Над могилой его простерты бездонные небеса, от изголовья его начинается Иудейская пустыня, катится до Мертвого моря, до Моавитских гор, где поднимается солнечный диск над Иерусалимом, куда каждое утро каждый в мире еврей обращает к Всевышнему свои молитвы.

Друзья его звали Толиком либо Тошкой, еще по московской, видать, привычке.

В Израиле он выбрал себе имя Нафтали и страшно этим гордился: Нафтали бен Яаков – родоначальник одного из колен израилевых.

Я же звал его ребе Нафтали.

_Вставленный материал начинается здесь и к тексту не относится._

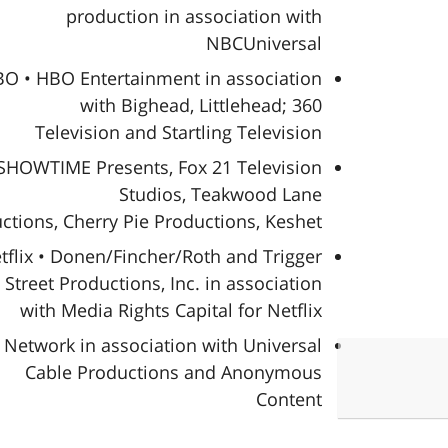
production in association with
NBCUniversal
O • HBO Entertainment in association
with Bighead, Littlehead; 360
Television and Startling Television
SHOWTIME Presents, Fox 21 Television
Studios, Teakwood Lane
ctions, Cherry Pie Productions, Keshet
tflix • Donen/Fincher/Roth and Trigger
Street Productions, Inc. in association
with Media Rights Capital for Netflix
 Network in association with Universal
Cable Productions and Anonymous
Content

Ведь «ребе» в переводе с иврита еще и «учитель».

Для меня он всегда жив, всегда рядом. Я духу его не даю отойти, он умрет вместе со мной, вместе со всем моим поколением. Нашим с ним поколением, поскольку мы выясняем свои старые споры и отношения. А крутятся они попрежнему на одну и ту же тему – Израиль. Трагедия или чудо наша судьба? Жесток или милостив был к нам Господь, возвратив на эту Землю, Святую, в общем-то, Землю? И что нам с русской литературой здесь делать? Как с нею быть, с этим благостным, окаянным грузом?

Из жизни он ушел добровольно, он как бы от неё удрал. От самого себя, от нас. За что я часто злюсь на него, гневаюсь и ругаю:

– Помилуй, ребе, ну кто же сбегает из ринга в самый разгар боя?

Бокс – это особая тема, он был нашей общей, страстной любовью.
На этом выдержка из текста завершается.